#### [TESTO RIPORTATO]
· · ·
Sentenza Sentenza Cassazione Civile n. 28379 del 22/12/2011

Cassazione civile sez. II, 22/12/2011, (ud. 28/11/2011, dep. 22/12/2011), n.28379

LA CORTE SUPREMA DI CASSAZIONE

SEZIONE SECONDA CIVILE

Composta dagli Ill.mi Sigg.ri Magistrati:

Dott. ODDO Massimo – Presidente –

Dott. BUCCIANTE Ettore – Consigliere –

Dott. PROTO Cesare Antonio – Consigliere –

Dott. PETITTI Stefano – Consigliere –

Dott. GIUSTI Alberto – rel. Consigliere –

ha pronunciato la seguente:

sentenza

sul ricorso proposto da:

C.A., rappresentato e difeso, in forza di procura speciale a

margine del ricorso, dagli Avv. TARABINI Giorgio e Andreina Degli

Esposti, elettivamente domiciliato nello studio di quest’ultima in

Roma, Via Bissolati, n. 76;

– ricorrente –

contro

COMUNITA’ MONTANA VALCHIAVENNA, in persona del presidente pro

tempore, rappresentata e difesa, in forza di procura speciale a

margine del controricorso, dagli Avv. VENOSTA Francesco e Giuseppe

Ambrosio, elettivamente domiciliata nello studio di quest’ultimo in

Roma, Viale Delle Belle Arti, n. 7;

– controricorrente –

avverso la sentenza del Tribunale di Sondrio, sezione distaccata di

Morbegno, n. 34 in data 18 marzo 2005.

Udita la relazione della causa svolta nell’udienza pubblica del 28

novembre 2011 dal Consigliere relatore Dott. Alberto Giusti;

uditi gli Avv. Monica Nardelli, per delega dell’Avv. Andreina Degli

Esposti, e Giuseppe Ambrosio;

udito il Pubblico Ministero, in persona del Sostituto Procuratore

Generale Dott. SGROI Carmelo, che ha concluso per il rigetto del

ricorso.
· · ·
#### [CONSEGNE]
1. Riscrivi come elenco puntato il paragrafo del testo riportato che comincia con «C.A., rappresentato e difeso», conservandone i fatti principali.
2. Secondo il testo riportato, quale conclusione ha formulato il Pubblico Ministero?

#### [ESTRATTO DEL DATASET]
· · ·
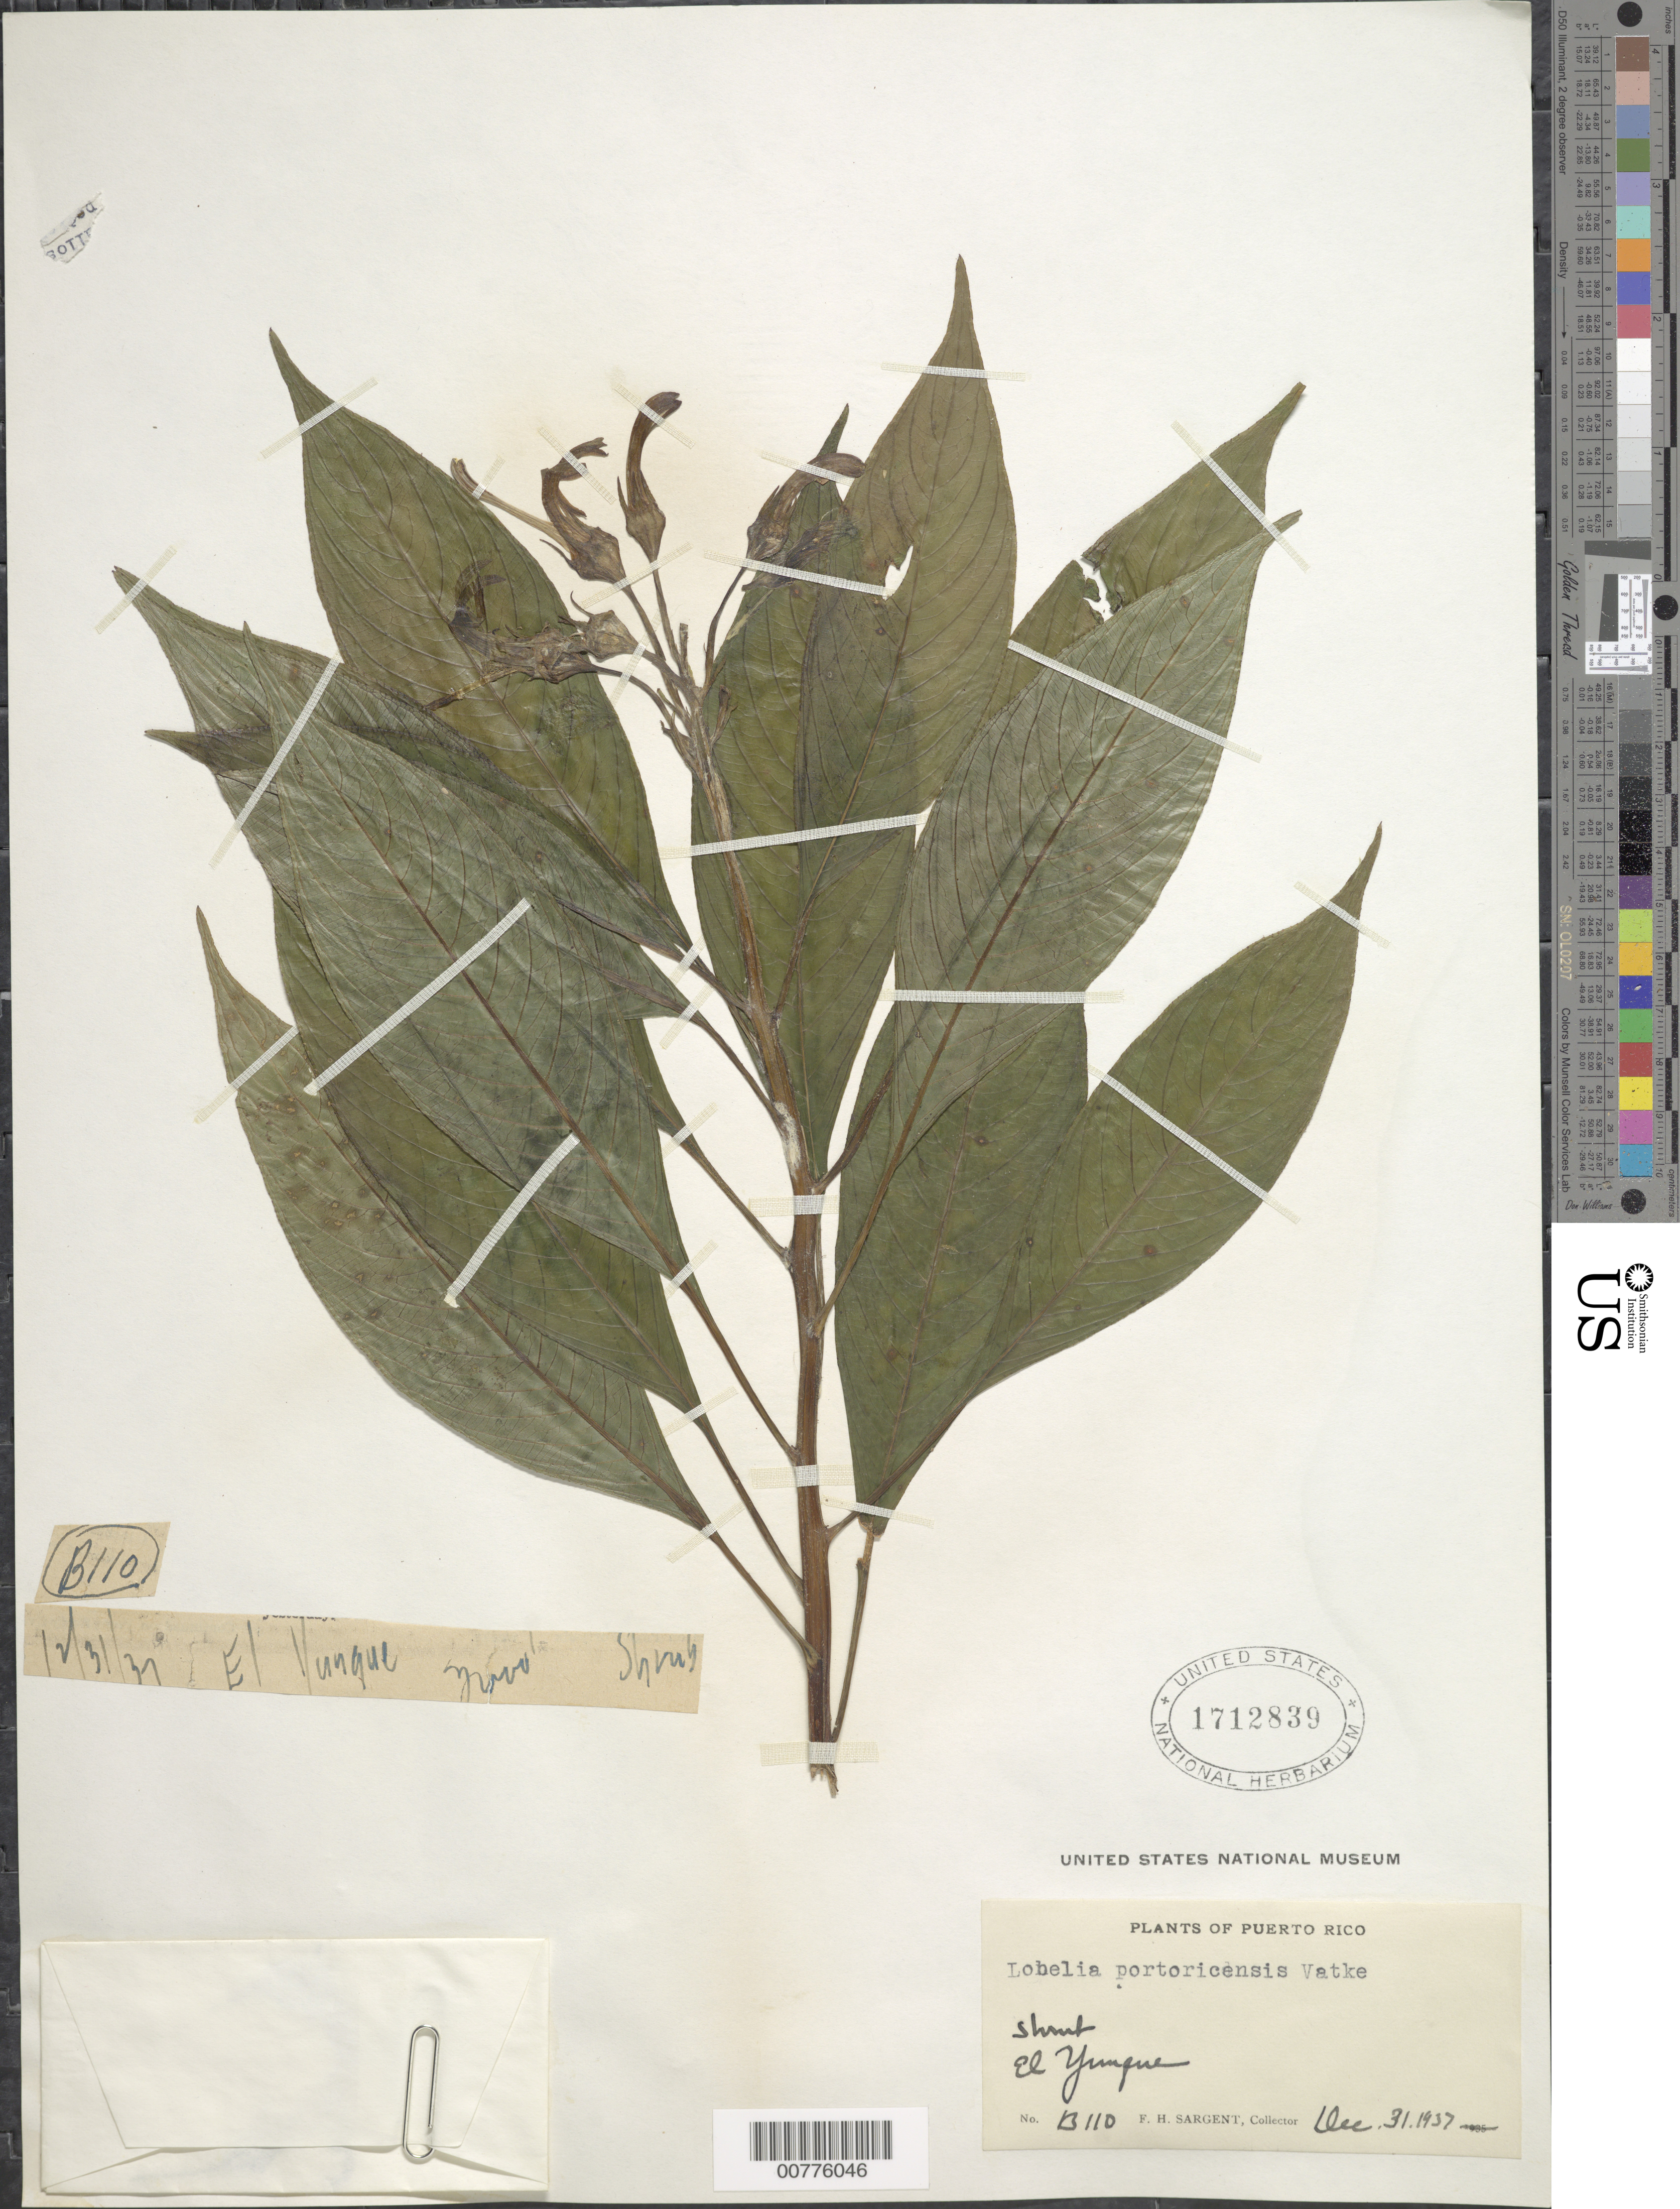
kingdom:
· · ·
#### [RISPOSTE ALLE CONSEGNE]
1.
- Ricorrente: C.A.
- Difensori: Avv. Giorgio Tarabini e Avv. Andreina Degli Esposti, in forza di procura speciale a margine del ricorso.
- Domicilio eletto: studio dell'Avv. Degli Esposti, Roma, Via Bissolati n. 76.

2. Ha concluso per il rigetto del ricorso.